PROBLEMS:
#1 Determine whether each statement below agrees with the Versailles passage. For each, answer yes or no and quote the words of the passage that decide it. (a) The original palace was divided into roughly 350 living quarters. (b) The Coppola film shot at the site was titled 'Versailles'. (c) The King frequently had to eat his meals cold.
#2 According to the Versailles passage, who commissioned the palace?
#3 Proceed with the Versailles passage, continuing from the point at which it stops.

PASSAGE:
(begin)

Rich with history and brimming with fascinating tales of times long gone by, Versailles is famous the world over. Once home to one of the richest kings in history, Louis XIV commissioned the Palace that would have cost over $2 billion to build in today’s money. Here’s a guide to Versailles on what to see, when to visit, and the best time to go to Versailles!
So large is the palace, that the King would often be forced to eat his meals cold, owing in part to the distance between the kitchens and King’s dining quarters. Now a UNESCO world heritage site, millions of visitors flock annually to explore the wealth of riches contained within the Château and its surrounding grounds.
In more recent years, the site has been used as a film location for Coppola’s movie ‘Marie Antoinette’ and the backdrop for the Anish Kapoor’s exhibition highlighting chaos amongst the pristine gardens at Versailles. Parts of a recent BBC TV drama series, known simply as ‘Versailles‘, and all about the reign of the Sun King was also filmed here. Last but not least, that wedding between Kim Kardashian and Kanye West was held here.
Château of Versailles
Home to the coveted Hall of Mirrors, the Palace of Versailles is a gold gilt, jewel-encrusted, velvet lined display of opulent wealth in every sense of the word. The original palace was divided into around 350 living quarters. This ranged from small cupboards behind stairwells for servants to the King’s palatial chambers.

(end)

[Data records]
(begin)

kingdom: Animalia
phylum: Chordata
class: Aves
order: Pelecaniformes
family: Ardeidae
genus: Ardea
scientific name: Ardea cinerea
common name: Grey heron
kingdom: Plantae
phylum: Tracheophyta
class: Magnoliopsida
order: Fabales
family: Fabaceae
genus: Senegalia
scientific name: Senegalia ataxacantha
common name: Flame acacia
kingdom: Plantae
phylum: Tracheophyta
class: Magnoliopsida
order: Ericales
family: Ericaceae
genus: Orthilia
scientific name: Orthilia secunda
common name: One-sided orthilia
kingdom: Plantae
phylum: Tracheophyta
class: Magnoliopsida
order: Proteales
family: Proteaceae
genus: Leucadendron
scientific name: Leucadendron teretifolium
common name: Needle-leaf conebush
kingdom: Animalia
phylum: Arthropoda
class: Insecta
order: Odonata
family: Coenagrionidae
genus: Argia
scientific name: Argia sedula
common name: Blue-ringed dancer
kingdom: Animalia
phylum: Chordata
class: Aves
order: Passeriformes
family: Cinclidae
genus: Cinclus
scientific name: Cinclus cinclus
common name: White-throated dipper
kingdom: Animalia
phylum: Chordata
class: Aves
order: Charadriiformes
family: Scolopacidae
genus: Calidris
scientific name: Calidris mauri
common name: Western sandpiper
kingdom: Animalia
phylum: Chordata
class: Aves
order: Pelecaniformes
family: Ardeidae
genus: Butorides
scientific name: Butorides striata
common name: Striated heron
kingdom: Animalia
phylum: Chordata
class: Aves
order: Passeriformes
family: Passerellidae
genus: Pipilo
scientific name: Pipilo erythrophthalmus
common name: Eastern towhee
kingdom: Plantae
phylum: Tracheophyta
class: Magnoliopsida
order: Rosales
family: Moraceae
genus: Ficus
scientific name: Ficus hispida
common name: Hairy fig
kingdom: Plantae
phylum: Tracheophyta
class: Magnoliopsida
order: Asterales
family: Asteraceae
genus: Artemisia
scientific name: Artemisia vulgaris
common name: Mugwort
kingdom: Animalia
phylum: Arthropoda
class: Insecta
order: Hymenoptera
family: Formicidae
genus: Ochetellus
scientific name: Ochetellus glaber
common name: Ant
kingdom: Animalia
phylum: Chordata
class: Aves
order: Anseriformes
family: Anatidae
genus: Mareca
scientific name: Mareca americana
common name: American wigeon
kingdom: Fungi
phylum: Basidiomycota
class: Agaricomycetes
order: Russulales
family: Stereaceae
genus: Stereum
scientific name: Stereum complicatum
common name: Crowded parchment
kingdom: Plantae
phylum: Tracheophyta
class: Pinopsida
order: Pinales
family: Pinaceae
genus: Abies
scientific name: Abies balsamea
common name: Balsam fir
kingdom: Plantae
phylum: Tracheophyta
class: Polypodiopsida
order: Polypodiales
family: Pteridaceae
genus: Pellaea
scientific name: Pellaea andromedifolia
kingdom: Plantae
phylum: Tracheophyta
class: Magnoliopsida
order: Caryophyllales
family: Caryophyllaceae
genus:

(end)

ANSWERS FOR THE EXERCISE:
#1
(a) Yes: "The original palace was divided into around 350 living quarters."
(b) No: "a film location for Coppola’s movie ‘Marie Antoinette’"
(c) Yes: "the King would often be forced to eat his meals cold"

#2 Louis XIV commissioned the palace.

#3
Every room conveys a sense of divine entitlement; Louis XIV heralded himself as ‘the Sun King’, often commissioning tapestries and frescos depicting him as the sun god Apollo. One such example of this can be found at the National Trust property, Castle Drogo in Devon.
Gardens of Versailles
Sprawling as far as the eye can see, neatly trimmed topiary, grand boulevards, and pretty lakes a plenty span the vast planes surrounding the Château. I can hardly begin to imagine the maintenance costs… Don’t believe me as to how beautiful the gardens of Versailles are? Here are photos of Versailles which prove the palace is worth another visit!
Highlights of the gardens of Versailles, which were designed by Le Notre (yes, the same man who designed the gardens of Vaux-le-Vicomte) include the Bassin d’Apollon (Apollo Fountain), parts of which were made in the Gobelins Factory, as well as plenty of stunning topiary.
If you thought that the Palace at Versailles was stiflingly busy today, this is nothing in comparison to how it was during the reign of the French monarchy. After all, the main château of Versailles was conceived by the Sun King as a place where nobles would have to venture to with the specific goal of seeing the king.
Deodorant hadn’t yet been invented and toilet facilities were in no way up to today’s hygiene standards. People would take baths once a year, if that, and due to the lack of toilets in the palace, courtiers would go behind curtains and statues. The floors were only cleaned twice a year.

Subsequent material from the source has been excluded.